I am a final year PhD Candidate at Cornell University in the area of Programming Languages and Formal Methods, advised by Alexandra Silva. Before coming to Cornell, I was a staff software engineer in the Facebook Programming Languages and Runtimes team, where I was fortunate to work on unique projects including using dependently typed Haskell in production and formally verifying concurrent algorithms for an OS microkernel. My current research is supported in part by the NSF (awards #2504142 and #2504143) and I was recently recognized with the 2024 ACM SIGPLAN John Vlissides Award for applied software research.

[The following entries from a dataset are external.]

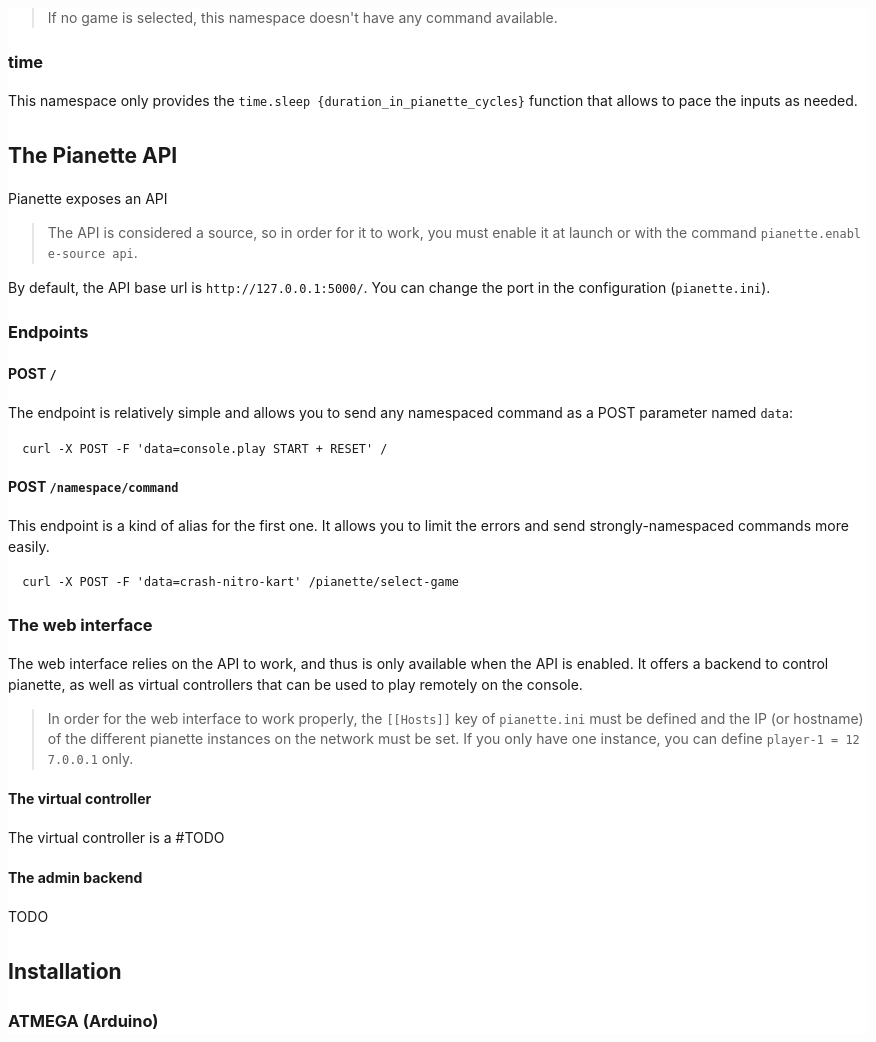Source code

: > If no game is selected, this namespace doesn't have any command available.

### time

This namespace only provides the `time.sleep {duration_in_pianette_cycles}` function that allows to pace the inputs as needed.

## The Pianette API

Pianette exposes an API

> The API is considered a source, so in order for it to work, you must enable it at launch or with the command `pianette.enable-source api`.

By default, the API base url is `http://127.0.0.1:5000/`. You can change the port in the configuration (`pianette.ini`).

### Endpoints

#### POST `/`

The endpoint is relatively simple and allows you to send any namespaced command as a POST parameter named `data`:

      curl -X POST -F 'data=console.play START + RESET' /

#### POST `/namespace/command`

This endpoint is a kind of alias for the first one. It allows you to limit the errors and send strongly-namespaced commands more easily.

      curl -X POST -F 'data=crash-nitro-kart' /pianette/select-game

### The web interface

The web interface relies on the API to work, and thus is only available when the API is enabled. It offers a backend to control pianette, as well as virtual controllers that can be used to play remotely on the console.

> In order for the web interface to work properly, the `[[Hosts]]` key of `pianette.ini` must be defined and the IP (or hostname) of the different pianette instances on the network must be set. If you only have one instance, you can define `player-1 = 127.0.0.1` only.

#### The virtual controller

The virtual controller is a #TODO

#### The admin backend

TODO


## Installation

### ATMEGA (Arduino)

My research focuses on logical foundations for reasoning about programs that branch into different outcomes, which provide a unifying perspective for reasoning about a wide variety of effects including nondeterminism, nontermination, randomization, concurrency, and exceptions. Through my research, I have developed Outcome Logic, which has applications including:
Correctness & Incorrectness. Outcome Logic bridges reasoning about the absence of errors (correctness) and the presence of bugs (incorrectness). Whereas prior techniques were specialized to one modality, Outcome Logic enables new forms of static analysis by incorporating elements from both styles.
Probabilistic Concurrency. By composing multiple types of effects, I have developed an expressive foundation for the analysis of randomized distributed algorithms, which goes beyond prior approaches in its ability to reason about probabilistic behavior. Applications include verification of security, privacy, and blockchain algorithms.